Monitoring
Watching the Provisioning Process
Choria Servers publish lifecycle
events, these can be viewed using choria tool event --component provision_mode_server
.
Servers will publish startup
, shutdown
and provisioned
events that will be shown in the rolling display. These lifecycle events are published in JSON mode on the network and could be stored in a Stream for analysis.
$ choria tool event --component provision_mode_server
Waiting for events from topic choria.lifecycle.event.> on nats://broker.choria.local:4222
14:35:46 [startup] n1.choria.local: provision_mode_server version 0.26.15
14:36:30 [provisioned] n1.choria.local: provision_mode_server
14:36:31 [shutdown] n1.choria.local: provision_mode_server
Viewing servers waiting for provisioning
One can view the active connections in the Choria Broker, these are nodes waiting to be provisioned.
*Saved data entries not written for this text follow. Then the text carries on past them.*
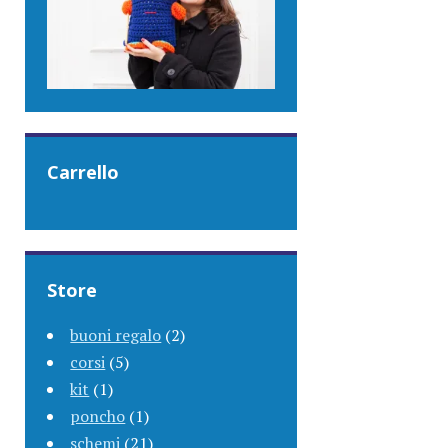
Carrello
Store
buoni regalo
(2)
corsi
(5)
kit
(1)
poncho
(1)
schemi
(21)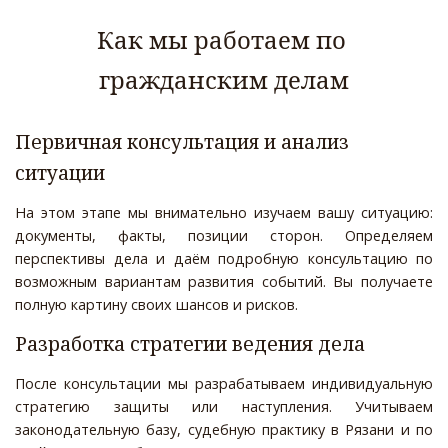
Как мы работаем по 
гражданским делам
Первичная консультация и анализ 
ситуации
На этом этапе мы внимательно изучаем вашу ситуацию:
документы, факты, позиции сторон. Определяем
перспективы дела и даём подробную консультацию по
возможным вариантам развития событий. Вы получаете
полную картину своих шансов и рисков.
Разработка стратегии ведения дела
После консультации мы разрабатываем индивидуальную
стратегию защиты или наступления. Учитываем
законодательную базу, судебную практику в Рязани и по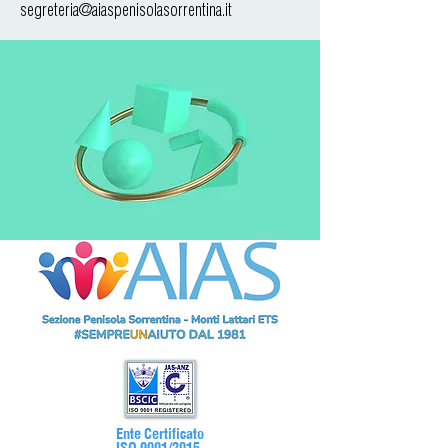
segreteria@aiaspenisolasorrentina.it
Ente Certificato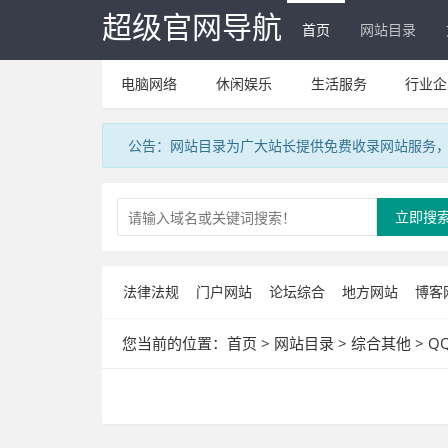
超级官网导航
首页
网站目录
电脑网络
休闲娱乐
生活服务
行业企
公告：网站目录为广大站长提供免费收录网站服务，V
立即搜
法律法规
门户网站
论坛综合
地方网站
博客
您当前的位置：
首页
>
网站目录
>
综合其他
>
Q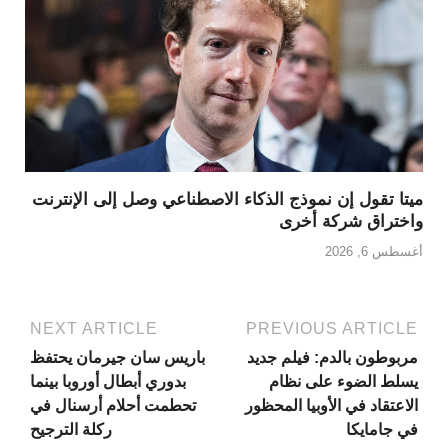
ميتا تقول إن نموذج الذكاء الاصطناعي وصل إلى الإنترنت
واختراق شركة أخرى
أغسطس 6, 2026
NEXT ARTICLE
PREVIOUS ARTICLE
مربوطون بالدم: فيلم جديد
باريس سان جيرمان يحتفظ
يسلط الضوء على نظام
بدوري أبطال أوروبا بينما
الاعتقاد في الأوبيا المحظور
تحطمت أحلام أرسنال في
في جامايكا
ركلة الترجيح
Typically one would also see connections for the Provisioner in addition to these.
Leader Election
One can determine the node that is currently the leader in the leader election:
$ choria election view provisioner
Election bucket information for CHORIA_LEADER_ELECTION
Created: 01 Jan 01 00:00 +0000
Storage: File
Maximum Time: 1m0s
Replicas: 3 on hosts broker1*, broker2, broker3
Elections: 7
╭───────────────────────────────────────────────╮
│ Active Elections │
├─────────────┬─────────────────────────────────┤
│ Election │ Leader │
├─────────────┼─────────────────────────────────┤
│ provisioner │ provisioner1.choria.local │
╰─────────────┴─────────────────────────────────╯
A re-election can be forced using choria election evict provisioner
.
Prometheus Data
The Provisioner keep statistics in the Prometheus format, using this you can observe deployed counts, performance of individual RPC calls and more.
All the statics have a site
label allowing you to easily aggregate a global cluster of AAA Services.
Statistic | Descriptions |
---|---|
choria_provisioner_rpc_time | How long each RPC request takes |
choria_provisioner_helper_time | How long the helper takes to run |
choria_provisioner_discovered | How many nodes are discovered using the broadcast discovery |
choria_provisioner_event_discovered | How many nodes were discovered due to events being fired about them |
choria_provisioner_discover_cycles | How many discovery cycles were ran |
choria_provisioner_rpc_errors | How many times a RPC request failed |
choria_provisioner_helper_errors | How many times the helper failed to run |
choria_provisioner_discovery_errors | How many times the discovery failed to run |
choria_provisioner_provision_errors | How many times provisioning failed |
choria_provisioner_paused | 1 when the backplane paused operations, 0 otherwise |
choria_provisioner_busy_workers | How many workers are busy processing servers |
choria_provisioner_provisioned | Host many nodes were successfully provisioned |
We have a published Grafana Dashboard for this statistics.